Il ne s’agissait pas d’une renaissance au sens propre du terme, mais l’objectif déclaré de Bruchonenko était d’apprendre à ressusciter les hommes soviétiques tombés au combat au nom de l’État.

Selon le Congrès scientifique soviétique, Bruchonenko a effectivement réalisé cet exploit en 1930. L’équipe de Bruchonenko a connecté le corps d’un homme qui s’était suicidé quelques heures plus tôt à l’autojecteur et a injecté une potion de sorcière composée de produits chimiques étranges dans sa circulation sanguine.

On a ouvert la poitrine de l’homme et, selon certaines sources, l’équipe a réussi à rétablir son rythme cardiaque. L’histoire raconte que les scientifiques venaient tout juste de rétablir un rythme cardiaque régulier lorsque le défunt s’est mis à gémir comme un véritable Frankenstein. À ce moment, la panique a éclaté et l’expérience a été interrompue, entraînant la mort définitive de l’homme.

Dans l’ensemble, c’était probablement le meilleur.

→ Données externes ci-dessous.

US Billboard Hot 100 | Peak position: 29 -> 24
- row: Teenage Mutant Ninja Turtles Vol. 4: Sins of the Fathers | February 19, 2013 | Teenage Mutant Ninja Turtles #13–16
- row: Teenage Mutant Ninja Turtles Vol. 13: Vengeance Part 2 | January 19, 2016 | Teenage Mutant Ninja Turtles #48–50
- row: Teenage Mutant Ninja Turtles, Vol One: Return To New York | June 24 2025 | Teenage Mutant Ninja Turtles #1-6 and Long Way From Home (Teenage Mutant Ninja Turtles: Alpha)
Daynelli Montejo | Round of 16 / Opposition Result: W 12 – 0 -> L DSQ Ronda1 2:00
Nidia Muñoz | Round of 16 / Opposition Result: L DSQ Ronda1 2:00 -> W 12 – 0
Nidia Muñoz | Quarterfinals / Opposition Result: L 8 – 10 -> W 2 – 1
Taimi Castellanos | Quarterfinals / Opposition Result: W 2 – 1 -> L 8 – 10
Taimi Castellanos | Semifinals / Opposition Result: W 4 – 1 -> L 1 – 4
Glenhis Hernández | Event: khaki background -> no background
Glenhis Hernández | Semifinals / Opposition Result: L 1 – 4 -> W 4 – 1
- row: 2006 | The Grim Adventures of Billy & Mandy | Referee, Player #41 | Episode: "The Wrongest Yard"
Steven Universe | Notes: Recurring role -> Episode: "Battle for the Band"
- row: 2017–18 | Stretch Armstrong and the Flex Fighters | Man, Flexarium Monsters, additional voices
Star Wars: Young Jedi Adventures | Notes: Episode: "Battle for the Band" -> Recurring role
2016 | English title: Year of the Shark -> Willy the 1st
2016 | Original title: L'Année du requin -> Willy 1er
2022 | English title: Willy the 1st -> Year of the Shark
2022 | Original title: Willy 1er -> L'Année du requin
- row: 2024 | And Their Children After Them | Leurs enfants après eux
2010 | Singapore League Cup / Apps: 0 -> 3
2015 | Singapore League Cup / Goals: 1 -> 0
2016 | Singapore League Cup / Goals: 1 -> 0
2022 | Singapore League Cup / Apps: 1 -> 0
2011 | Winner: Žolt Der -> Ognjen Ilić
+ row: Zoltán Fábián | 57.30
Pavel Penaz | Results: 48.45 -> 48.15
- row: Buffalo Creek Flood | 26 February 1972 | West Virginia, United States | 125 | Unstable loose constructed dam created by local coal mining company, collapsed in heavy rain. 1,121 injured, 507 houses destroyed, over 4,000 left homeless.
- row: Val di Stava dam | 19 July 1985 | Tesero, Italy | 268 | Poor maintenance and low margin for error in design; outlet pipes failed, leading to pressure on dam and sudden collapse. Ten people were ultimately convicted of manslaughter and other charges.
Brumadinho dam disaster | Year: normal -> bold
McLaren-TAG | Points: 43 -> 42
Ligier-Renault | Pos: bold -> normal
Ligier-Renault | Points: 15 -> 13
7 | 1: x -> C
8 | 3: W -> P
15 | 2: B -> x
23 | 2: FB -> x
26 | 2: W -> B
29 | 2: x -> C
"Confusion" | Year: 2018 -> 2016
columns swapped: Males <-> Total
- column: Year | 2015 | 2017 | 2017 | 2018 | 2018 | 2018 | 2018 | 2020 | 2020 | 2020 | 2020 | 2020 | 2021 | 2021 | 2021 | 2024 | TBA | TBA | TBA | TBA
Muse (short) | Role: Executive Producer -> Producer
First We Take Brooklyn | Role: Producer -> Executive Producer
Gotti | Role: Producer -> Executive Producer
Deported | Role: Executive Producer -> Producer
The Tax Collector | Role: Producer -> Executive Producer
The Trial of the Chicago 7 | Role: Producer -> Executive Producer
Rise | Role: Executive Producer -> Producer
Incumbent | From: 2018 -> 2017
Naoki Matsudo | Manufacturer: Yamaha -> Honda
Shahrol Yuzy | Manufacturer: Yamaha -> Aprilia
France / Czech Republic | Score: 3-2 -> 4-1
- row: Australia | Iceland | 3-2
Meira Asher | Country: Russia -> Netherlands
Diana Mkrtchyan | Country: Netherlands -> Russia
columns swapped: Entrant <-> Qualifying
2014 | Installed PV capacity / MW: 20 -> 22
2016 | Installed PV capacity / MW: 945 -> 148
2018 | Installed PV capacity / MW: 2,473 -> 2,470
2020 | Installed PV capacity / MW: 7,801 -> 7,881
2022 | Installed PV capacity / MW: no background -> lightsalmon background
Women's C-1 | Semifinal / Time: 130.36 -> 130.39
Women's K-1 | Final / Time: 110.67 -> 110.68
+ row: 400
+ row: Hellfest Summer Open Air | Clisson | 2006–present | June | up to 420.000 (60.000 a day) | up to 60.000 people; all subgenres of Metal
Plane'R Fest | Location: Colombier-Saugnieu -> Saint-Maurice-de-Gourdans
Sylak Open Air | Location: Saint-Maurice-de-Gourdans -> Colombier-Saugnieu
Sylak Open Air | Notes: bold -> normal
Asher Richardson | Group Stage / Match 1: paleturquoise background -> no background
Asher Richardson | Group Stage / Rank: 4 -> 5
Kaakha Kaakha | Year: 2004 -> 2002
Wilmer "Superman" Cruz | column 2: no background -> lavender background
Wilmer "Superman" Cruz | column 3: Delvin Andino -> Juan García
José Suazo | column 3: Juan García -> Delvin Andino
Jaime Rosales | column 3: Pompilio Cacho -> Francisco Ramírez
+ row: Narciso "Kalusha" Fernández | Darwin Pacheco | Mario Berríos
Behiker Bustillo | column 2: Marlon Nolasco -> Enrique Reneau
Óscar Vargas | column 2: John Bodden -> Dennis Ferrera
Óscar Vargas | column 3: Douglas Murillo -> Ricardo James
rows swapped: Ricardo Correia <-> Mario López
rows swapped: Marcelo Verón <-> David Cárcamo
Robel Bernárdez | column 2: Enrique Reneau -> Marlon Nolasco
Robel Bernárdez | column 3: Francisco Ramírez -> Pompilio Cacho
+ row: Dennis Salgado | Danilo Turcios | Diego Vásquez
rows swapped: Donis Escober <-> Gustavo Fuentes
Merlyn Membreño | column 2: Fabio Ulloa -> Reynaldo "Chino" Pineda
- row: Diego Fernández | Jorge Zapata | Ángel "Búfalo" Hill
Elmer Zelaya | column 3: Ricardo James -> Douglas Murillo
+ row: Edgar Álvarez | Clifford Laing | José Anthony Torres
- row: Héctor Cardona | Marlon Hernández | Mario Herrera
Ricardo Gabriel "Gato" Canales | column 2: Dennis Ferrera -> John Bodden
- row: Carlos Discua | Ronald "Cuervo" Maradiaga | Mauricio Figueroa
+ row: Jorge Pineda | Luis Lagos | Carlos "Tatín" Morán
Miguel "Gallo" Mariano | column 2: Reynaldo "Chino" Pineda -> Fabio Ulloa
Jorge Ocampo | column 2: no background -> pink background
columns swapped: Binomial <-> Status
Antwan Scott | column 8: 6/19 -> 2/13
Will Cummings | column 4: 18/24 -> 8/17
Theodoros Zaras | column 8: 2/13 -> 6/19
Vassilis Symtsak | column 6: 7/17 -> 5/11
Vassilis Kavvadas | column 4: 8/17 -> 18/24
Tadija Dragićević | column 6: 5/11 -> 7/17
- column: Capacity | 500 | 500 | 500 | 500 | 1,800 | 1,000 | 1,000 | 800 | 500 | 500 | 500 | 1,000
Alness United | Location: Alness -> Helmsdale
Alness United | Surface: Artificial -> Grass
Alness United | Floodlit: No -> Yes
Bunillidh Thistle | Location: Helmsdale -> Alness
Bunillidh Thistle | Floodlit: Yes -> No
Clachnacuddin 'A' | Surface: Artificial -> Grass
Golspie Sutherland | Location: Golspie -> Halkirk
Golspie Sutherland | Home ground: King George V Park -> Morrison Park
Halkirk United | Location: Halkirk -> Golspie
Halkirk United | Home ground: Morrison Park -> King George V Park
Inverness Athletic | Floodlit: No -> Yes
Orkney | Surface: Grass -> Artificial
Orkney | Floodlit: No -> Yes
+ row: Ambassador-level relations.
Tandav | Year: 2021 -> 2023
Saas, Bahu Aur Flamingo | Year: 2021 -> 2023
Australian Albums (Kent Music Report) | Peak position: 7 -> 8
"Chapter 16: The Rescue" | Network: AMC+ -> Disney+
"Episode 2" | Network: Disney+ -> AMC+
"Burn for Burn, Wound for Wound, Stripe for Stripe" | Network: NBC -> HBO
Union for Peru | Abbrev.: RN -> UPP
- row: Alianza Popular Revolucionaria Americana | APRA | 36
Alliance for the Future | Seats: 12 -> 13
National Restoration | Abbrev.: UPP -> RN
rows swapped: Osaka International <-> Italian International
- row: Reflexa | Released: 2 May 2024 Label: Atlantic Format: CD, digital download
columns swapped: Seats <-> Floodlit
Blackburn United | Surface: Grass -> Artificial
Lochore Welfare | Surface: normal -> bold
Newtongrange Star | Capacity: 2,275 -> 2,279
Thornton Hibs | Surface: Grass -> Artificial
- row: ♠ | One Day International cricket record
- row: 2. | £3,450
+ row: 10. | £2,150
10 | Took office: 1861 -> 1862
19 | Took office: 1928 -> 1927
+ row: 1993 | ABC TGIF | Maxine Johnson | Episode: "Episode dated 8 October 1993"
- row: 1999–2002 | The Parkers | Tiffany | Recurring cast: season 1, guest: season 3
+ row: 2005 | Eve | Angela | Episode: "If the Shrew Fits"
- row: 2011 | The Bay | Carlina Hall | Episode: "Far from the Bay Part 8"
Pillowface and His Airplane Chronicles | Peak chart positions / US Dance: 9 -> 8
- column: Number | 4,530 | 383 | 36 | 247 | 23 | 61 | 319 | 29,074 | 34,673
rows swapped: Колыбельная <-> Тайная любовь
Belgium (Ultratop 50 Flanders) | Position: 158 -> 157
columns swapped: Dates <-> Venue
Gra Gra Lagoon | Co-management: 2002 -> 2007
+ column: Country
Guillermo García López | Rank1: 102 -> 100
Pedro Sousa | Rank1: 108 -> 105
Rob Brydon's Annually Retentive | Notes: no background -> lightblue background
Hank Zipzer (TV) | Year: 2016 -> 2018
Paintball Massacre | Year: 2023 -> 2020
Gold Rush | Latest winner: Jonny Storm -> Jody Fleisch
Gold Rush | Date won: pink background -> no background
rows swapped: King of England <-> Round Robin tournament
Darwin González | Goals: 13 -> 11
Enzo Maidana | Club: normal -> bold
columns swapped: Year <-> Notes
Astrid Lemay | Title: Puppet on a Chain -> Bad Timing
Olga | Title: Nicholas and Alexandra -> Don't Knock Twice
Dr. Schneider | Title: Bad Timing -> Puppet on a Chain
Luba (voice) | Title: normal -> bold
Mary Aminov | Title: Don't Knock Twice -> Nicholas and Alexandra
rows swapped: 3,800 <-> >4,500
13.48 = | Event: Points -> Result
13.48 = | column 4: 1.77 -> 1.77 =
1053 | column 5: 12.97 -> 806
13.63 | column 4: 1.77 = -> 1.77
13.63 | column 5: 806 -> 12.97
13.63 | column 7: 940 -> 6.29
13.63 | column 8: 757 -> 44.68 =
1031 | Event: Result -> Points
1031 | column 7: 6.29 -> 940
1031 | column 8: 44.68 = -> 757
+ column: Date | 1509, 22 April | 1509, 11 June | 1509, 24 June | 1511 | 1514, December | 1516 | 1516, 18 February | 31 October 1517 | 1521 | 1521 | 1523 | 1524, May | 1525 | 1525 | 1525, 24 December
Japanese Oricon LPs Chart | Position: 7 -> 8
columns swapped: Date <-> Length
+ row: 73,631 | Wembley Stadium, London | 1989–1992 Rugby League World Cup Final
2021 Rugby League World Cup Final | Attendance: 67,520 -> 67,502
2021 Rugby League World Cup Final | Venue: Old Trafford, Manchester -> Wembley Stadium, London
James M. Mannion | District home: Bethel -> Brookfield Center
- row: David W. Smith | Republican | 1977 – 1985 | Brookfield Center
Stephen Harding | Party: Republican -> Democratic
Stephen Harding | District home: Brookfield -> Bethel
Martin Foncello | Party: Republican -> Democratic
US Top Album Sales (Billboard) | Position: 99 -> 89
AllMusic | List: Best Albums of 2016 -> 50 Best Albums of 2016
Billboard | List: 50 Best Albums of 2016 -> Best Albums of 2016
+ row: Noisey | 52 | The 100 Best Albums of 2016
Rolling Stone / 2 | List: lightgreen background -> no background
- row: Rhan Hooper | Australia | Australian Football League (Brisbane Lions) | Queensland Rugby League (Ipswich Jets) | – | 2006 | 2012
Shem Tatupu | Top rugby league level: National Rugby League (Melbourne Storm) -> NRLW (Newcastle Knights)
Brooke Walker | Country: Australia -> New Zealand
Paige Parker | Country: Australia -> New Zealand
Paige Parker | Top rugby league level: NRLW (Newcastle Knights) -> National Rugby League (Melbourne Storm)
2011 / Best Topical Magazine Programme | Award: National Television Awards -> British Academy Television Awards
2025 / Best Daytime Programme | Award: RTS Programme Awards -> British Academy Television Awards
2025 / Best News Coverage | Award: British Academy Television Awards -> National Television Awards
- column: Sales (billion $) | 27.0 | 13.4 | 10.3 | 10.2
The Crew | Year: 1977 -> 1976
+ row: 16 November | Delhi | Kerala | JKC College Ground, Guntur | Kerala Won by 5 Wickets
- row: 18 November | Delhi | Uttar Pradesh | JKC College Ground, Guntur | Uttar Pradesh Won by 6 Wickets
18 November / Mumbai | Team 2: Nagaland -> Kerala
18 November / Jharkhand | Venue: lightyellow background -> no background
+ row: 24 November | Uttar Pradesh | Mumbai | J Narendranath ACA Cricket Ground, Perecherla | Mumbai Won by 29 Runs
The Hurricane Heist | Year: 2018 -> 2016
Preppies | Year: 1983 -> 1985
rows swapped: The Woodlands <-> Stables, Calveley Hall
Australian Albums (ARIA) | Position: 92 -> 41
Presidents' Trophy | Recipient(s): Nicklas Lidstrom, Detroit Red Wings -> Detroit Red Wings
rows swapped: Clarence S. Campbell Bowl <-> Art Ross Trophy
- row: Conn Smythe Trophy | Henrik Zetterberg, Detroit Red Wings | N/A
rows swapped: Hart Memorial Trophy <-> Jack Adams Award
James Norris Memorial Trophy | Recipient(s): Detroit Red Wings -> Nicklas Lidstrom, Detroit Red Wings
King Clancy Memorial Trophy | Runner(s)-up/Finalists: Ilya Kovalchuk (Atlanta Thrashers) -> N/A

Vladimir Demikhov, scientifique soviétique et pionnier de la transplantation d’organes

Keystone-France/Gamma-Keystone via Getty ImagesVladimir Demikhov a fait la une des journaux internationaux en réussissant à créer un chien à deux têtes.

Vladimir Demikhov était un médecin soviétique et un pionnier de la recherche médicale, notamment dans le domaine de la transplantation, un terme qu’il a lui-même inventé.

Demikhov a mené bon nombre de ses premières expériences de transplantation d’organes sur des chiens avec un succès retentissant – mais il souhaitait pousser ses recherches encore plus loin.

Non content d’avoir réussi à transplanter les organes vitaux des animaux, Demikhov a eu l’idée de transplanter la tête d’un chien sur un autre chien vivant.

Il fit sa première tentative en 1954. Depuis, lui et ses collègues réitérèrent la procédure 23 fois en cinq ans. En 1959, il attira l’attention du   magazine LIFE   , qui photographia le chien à deux têtes créé par Demikhov.

Cette créature surnaturelle est née du croisement d’un petit chien nommé Shavka avec un berger allemand errant de plus grande taille, Brodyaga. Brodyaga devait être l’hôte ; Shavka devait devenir sa deuxième tête et son deuxième cou.

Demikhov a amputé le corps de Shavka sous les pattes avant, laissant son cœur et ses poumons connectés jusqu’à peu avant la transplantation. Il a relié Shavka à Brodyaga par une incision dans le cou de Brodyaga, puis a relié leurs vertèbres et leurs vaisseaux sanguins.

L’opération n’a duré que trois heures et demie à Demikhov et à son équipe. Après la réanimation de l’animal à deux têtes, ses deux têtes étaient capables de voir, de sentir, d’entendre et d’avaler. L’opération a été un succès. Malheureusement, le chien n’a vécu que quatre jours. Le chien à deux têtes le plus vieux de Demikhov, en revanche, a survécu 29 jours, un record.